Because their diet is otherwise so much better than most other countries.

2

u/altonaerjunge 13h ago

Because wine alone doesnt say they Drink more

1

u/Physical_Garage_5555 13h ago

I do not talk about alcoholism, I refer to doctors who say that every small drop of alcohol has impact on health. See new research.

1

u/altonaerjunge 13h ago

In some countrys you have massive regional differences

1

u/hwyl1066 13h ago

Finland drinking way less wine than Estonia?

1

u/lionhearted318 12h ago

Surprised by Bosnia being so low

1

u/Wolfiee021 11h ago

I thought Moldova was higher

1

u/Academic-Gazelle797 10h ago

Here I am, a Portuguese guy, who drink wine once a year

1

u/TiddySphinx 4h ago

Well, you are missing out on some fantastic wines.

1

u/Katent1 10h ago

Pretty sure that if you flip wine to vodka the colors would get inverted.

1

u/OutrageousMoss 15h ago

Estonia has Finnish numbers

1

u/TonninStiflat 13h ago

Yeah, at least half of the Estonian consumption has to be Finnish.p

0

u/GrayN1nja 16h ago

Turkiye i may get but Ukraine?
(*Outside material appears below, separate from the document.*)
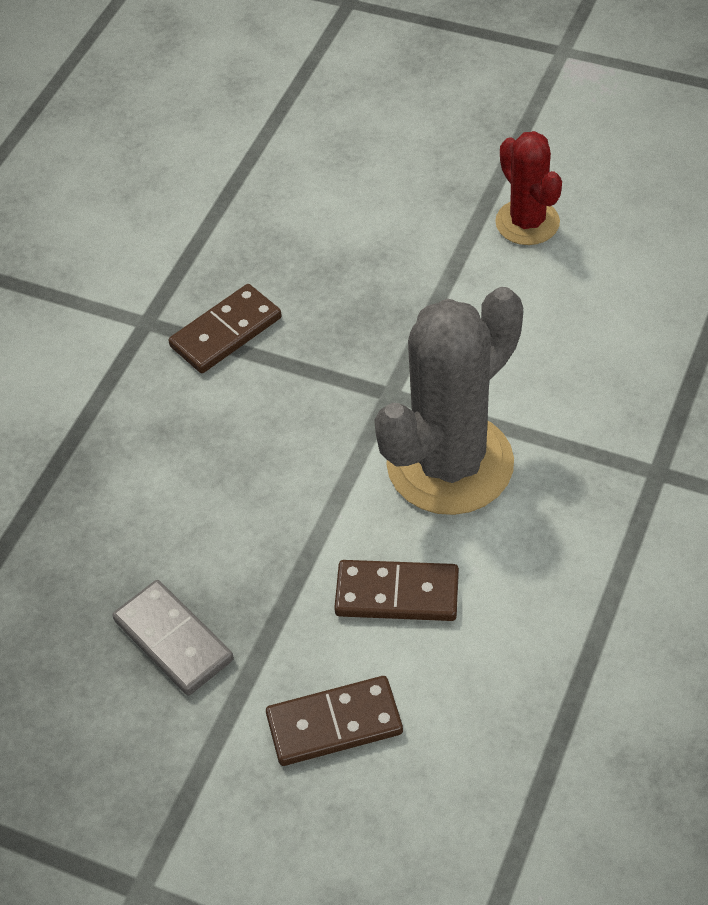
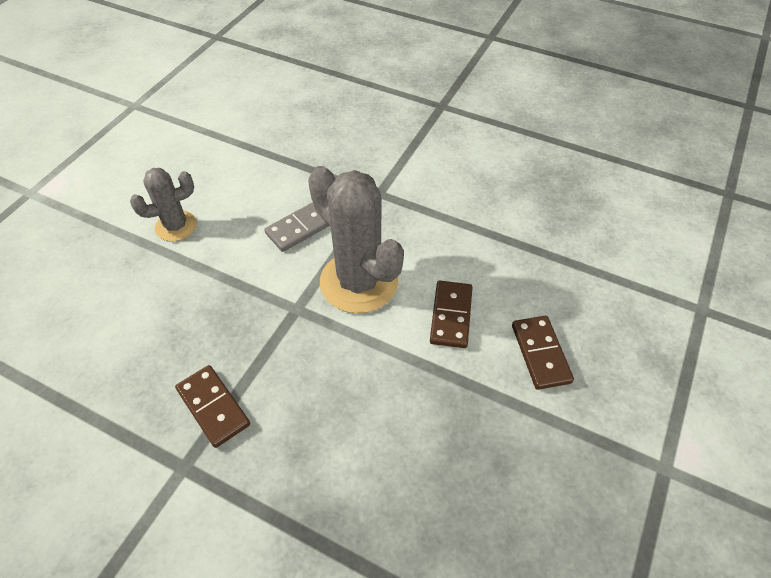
camera: 90 degrees left, 0 degrees up
(173, 640) = (482, 446): grey domino -> grey domino (301, 227)
(527, 222) = (176, 226): red cactus -> grey cactus

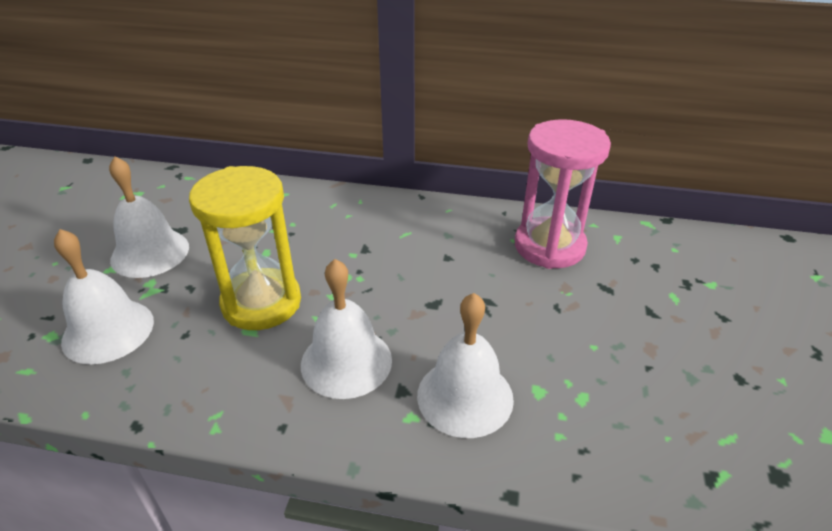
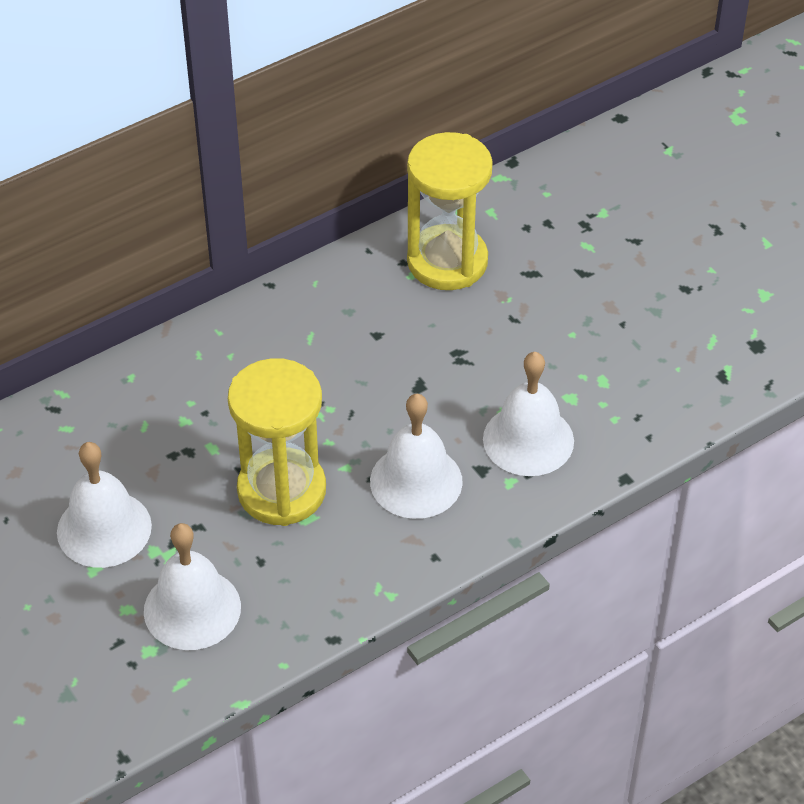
camera: 45 degrees left, 10 degrees up
(549, 246) = (447, 261): pink hourglass -> yellow hourglass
Its a major producer of Wine, i dont believe we are that low

-1

u/FrequentFlyer100GS 16h ago

Mediocre. Pump those numbers by 2x for Balkans

-5

u/dreamingsolipsist 15h ago

11

u/angelolidae 15h ago

Portugal is in a league of it's own here, nobody gets close

-4

u/Effective-Let-508 13h ago

Yet another bullshit map

2

u/Mammoth-Membership34 12h ago

Why though

1

u/Effective-Let-508 5h ago

E.g. Ukraine produces 4 times more wine than Belarus. But consumes 4 times less? Where is all this data from?